EPA Selects Eurofins Eaton to Provide Water Quality Testing

Eurofins Eaton Analytical, a U.S. water testing laboratory, has been selected by the EPA to provide water quality testing services to communities with populations below 10,000 people.

As part of the EPA-funded contract, Eurofins Eaton Analytical will provide testing services for small systems according to the Unregulated Contaminant Monitoring Regulation 3 (UCMR3). UCMR3 is a federal monitoring requirement sponsored by the EPA as part of a program that investigates the occurrence of chemical, radiological and microbiological contaminant in an effort to characterise threats to drinking water.

As of January 2013, approximately 800 small water system serving in U.S. communities that have less than 10,000 people will be required to comply with this EPA specification. Eurofins Eaton Analytical was the first laboratory approved by the EPA for all analytical methods to provide large-system testing to small communities and has already been selected by nearly 100 large utilities to provide analytical support for all required UCMR3 methods.
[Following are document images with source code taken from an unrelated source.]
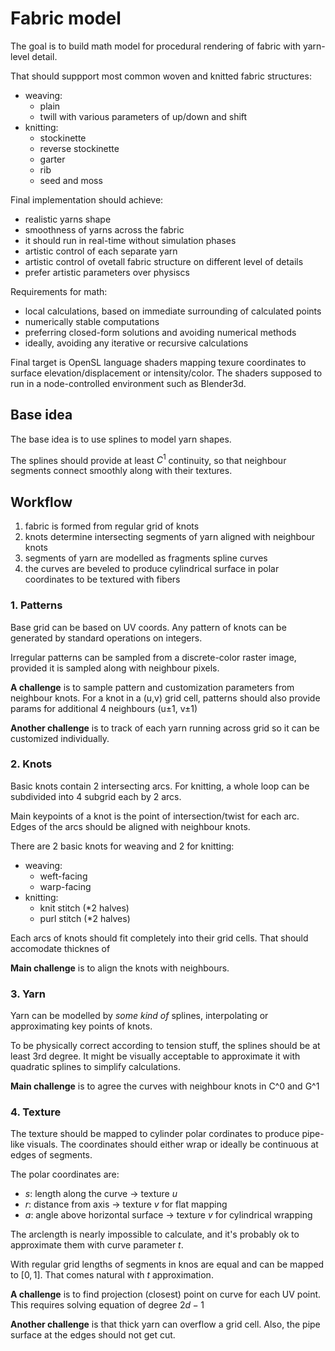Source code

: # Fabric model

The goal is to build math model for procedural rendering of fabric with yarn-level detail.

That should suppport most common woven and knitted fabric structures:
- weaving:
  - plain
  - twill with various parameters of up/down and shift
- knitting:
  - stockinette
  - reverse stockinette
  - garter
  - rib
  - seed and moss

Final implementation should achieve:
- realistic yarns shape
- smoothness of yarns across the fabric
- it should run in real-time without simulation phases
- artistic control of each separate yarn
- artistic control of ovetall fabric structure on different level of details
- prefer artistic parameters over physiscs

Requirements for math:
- local calculations, based on immediate surrounding of calculated points
- numerically stable computations
- preferring closed-form solutions and avoiding numerical methods
- ideally, avoiding any iterative or recursive calculations

Final target is OpenSL language shaders mapping texure coordinates to surface elevation/displacement or intensity/color.
The shaders supposed to run in a node-controlled environment such as Blender3d.

## Base idea

The base idea is to use splines to model yarn shapes.

The splines should provide at least $C^1$ continuity, so that neighbour segments connect smoothly along with their textures.

## Workflow

1. fabric is formed from regular grid of knots
2. knots determine intersecting segments of yarn aligned with neighbour knots
3. segments of yarn are modelled as fragments spline curves
4. the curves are beveled to produce cylindrical surface in polar coordinates to be textured with fibers

### 1. Patterns

Base grid can be based on UV coords. Any pattern of knots can be generated by standard operations on integers.

Irregular patterns can be sampled from a discrete-color raster image, provided it is sampled along with neighbour pixels.

**A challenge** is to sample pattern and customization parameters from neighbour knots.
For a knot in a (u,v) grid cell, patterns should also provide params for additional 4 neighbours (u±1, v±1)

**Another challenge** is to track of each yarn running across grid so it can be customized individually.

### 2. Knots

Basic knots contain 2 intersecting arcs. For knitting, a whole loop can be subdivided into 4 subgrid each by 2 arcs.

Main keypoints of a knot is the point of intersection/twist for each arc.
Edges of the arcs should be aligned with neighbour knots.

There are 2 basic knots for weaving and 2 for knitting:
- weaving:
  - weft-facing
  - warp-facing
- knitting:
  - knit stitch (*2 halves)
  - purl stitch (*2 halves)

Each arcs of knots should fit completely into their grid cells. That should accomodate thicknes of

**Main challenge** is to align the knots with neighbours.

### 3. Yarn

Yarn can be modelled by *some kind of* splines, interpolating or approximating key points of knots.

To be physically correct according to tension stuff, the splines should be at least 3rd degree.
It might be visually acceptable to approximate it with quadratic splines to simplify calculations.

**Main challenge** is to agree the curves with neighbour knots in C^0 and G^1

### 4. Texture

The texture should be mapped to cylinder polar cordinates to produce pipe-like visuals.
The coordinates should either wrap or ideally be continuous at edges of segments.

The polar coordinates are:
- $s$: length along the curve -> texture $u$
- $r$: distance from axis -> texture $v$ for flat mapping
- $a$: angle above horizontal surface -> texture $v$ for cylindrical wrapping

The arclength is nearly impossible to calculate, and it's probably ok to approximate them with curve parameter $t$.

With regular grid lengths of segments in knos are equal and can be mapped to $[0, 1]$.
That comes natural with $t$ approximation.

**A challenge** is to find projection (closest) point on curve for each UV point.
This requires solving equation of degree $2d-1$

**Another challenge** is that thick yarn can overflow a grid cell.
Also, the pipe surface at the edges should not get cut.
In the US, only EPA-approved laboratories can perform UCMR3 monitoring. Eurofins Eaton Analytical is currently approved for all seven UCMR3 analytical methods. UCMR3 was established under the Unregulated Contaminant Monitoring (UCM) program, which the EPA uses to collect data for contaminants suspected to be present in drinking water, but that do not have health-based standards set under the Safe Drinking Water Act (SDWA).

The five-year, cyclical monitoring program allows the EPA’s Office of Ground Water and Drinking Water (OGWDW) to base future decisions regarding contaminant regulation on sound science, and is then revised at the end of each five-year cycle.